- Algunos estados podrían ver un aumento del 57% en el precio de las facturas de energía: Virginia y Texas fueron los más afectados
- La infraestructura digital podría representar una quinta parte de la demanda de energía para 2030
- Esta investigación indica una grave escasez de energía eólica y solar.
Una nueva investigación de Jeremiah X Johnson et al publicada en Environmental Research Letters revela que en algunos casos regionales extremos, los costos mayoristas de electricidad en algunos estados de EE. UU. podrían aumentar hasta un 57% para finales de la década.
La proyección se basa en tendencias históricas y escenarios de crecimiento y revela que Virginia y Texas podrían ser los más afectados debido a una combinación de intenso desarrollo de centros de datos y recursos limitados de energía renovable.
A nivel nacional, Estados Unidos podría enfrentar aumentos en los precios de la energía de entre 6% y 29%, afirma el documento, lo que marcaría un cambio no deseado con respecto a los precios estables de la energía que los ciudadanos han visto durante la última década o más.

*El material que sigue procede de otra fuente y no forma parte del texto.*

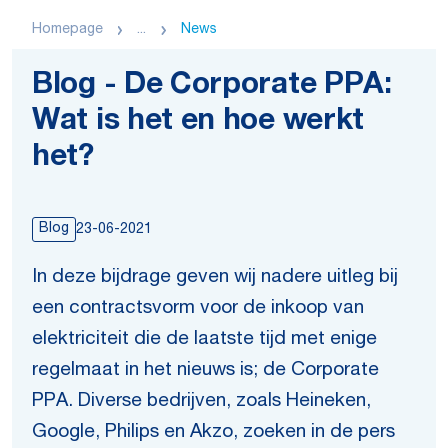
Homepage
...
News
Blog - De Corporate PPA:
Wat is het en hoe werkt
het?
Blog
23-06-2021
In deze bijdrage geven wij nadere uitleg bij
een contractsvorm voor de inkoop van
elektriciteit die de laatste tijd met enige
regelmaat in het nieuws is; de Corporate
PPA. Diverse bedrijven, zoals Heineken,
Google, Philips en Akzo, zoeken in de pers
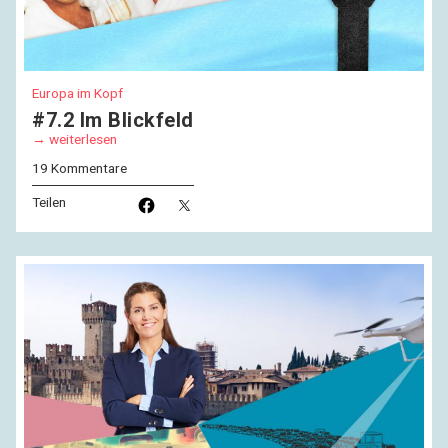
Europa im Kopf
#7.2 Im Blickfeld
weiterlesen
19 Kommentare
Teilen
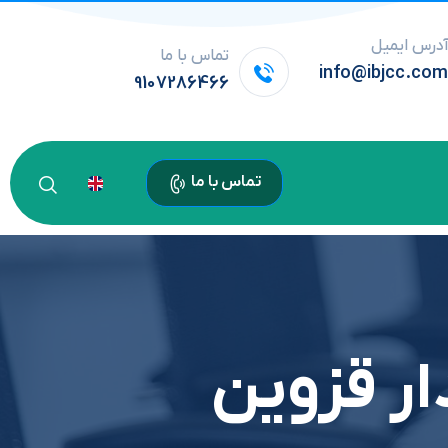
درس ایمیل
تماس با ما
info@ibjcc.co
9107286466
تماس با ما
ار قزوین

Los centros de datos pueden aumentar las facturas de energía en un 57% en algunos estados, un 29% en EE. UU.
Si bien los centros de datos son en gran medida responsables del fuerte aumento de la demanda de energía, los autores del artículo critican la dependencia actual de Estados Unidos de la infraestructura heredada de combustibles fósiles, que puede ser vulnerable a costos variables.
Como lo demuestra el conflicto en curso en el Medio Oriente, los ciudadanos ya se enfrentan a precios más altos de la gasolina en el surtidor.
El estudio, que utilizó varios modelos y destacó su impacto en las fluctuaciones globales, reveló que las tecnologías digitales podrían contribuir hasta el 20% de la demanda energética de Estados Unidos para 2030.
El 90% de la energía del país provendrá del gas natural (64% al 76%) y del carbón (12% al 14%) para satisfacer las necesidades de infraestructura de los centros de datos, lo que pone de relieve la grave escasez y la insuficiente inversión en fuentes renovables como la solar, la eólica y el agua. Por el contrario, la energía eólica representa sólo del 7% al 12% y la solar del 5% al 12%.
Dejando de lado los costos, los investigadores advierten que el uso intensivo de combustibles fósiles podría aumentar las emisiones totales de CO2 del sector energético estadounidense en un 28%.
Es ampliamente aceptado que los centros de datos están mejor ubicados en ciertas regiones debido a factores ambientales y de infraestructura, como la disponibilidad de conexiones a la red y limitaciones de enfriamiento, pero los investigadores indican que distribuir los campus de manera uniforme en todo el país podría contribuir en gran medida a eliminar los aumentos de precios regionales, a costa de mayores emisiones totales.
“En conjunto, estos hallazgos señalan la importancia de marcos políticos sólidos y carteras de energía diversificadas para gestionar los riesgos del rápido crecimiento de la demanda”, concluye el documento.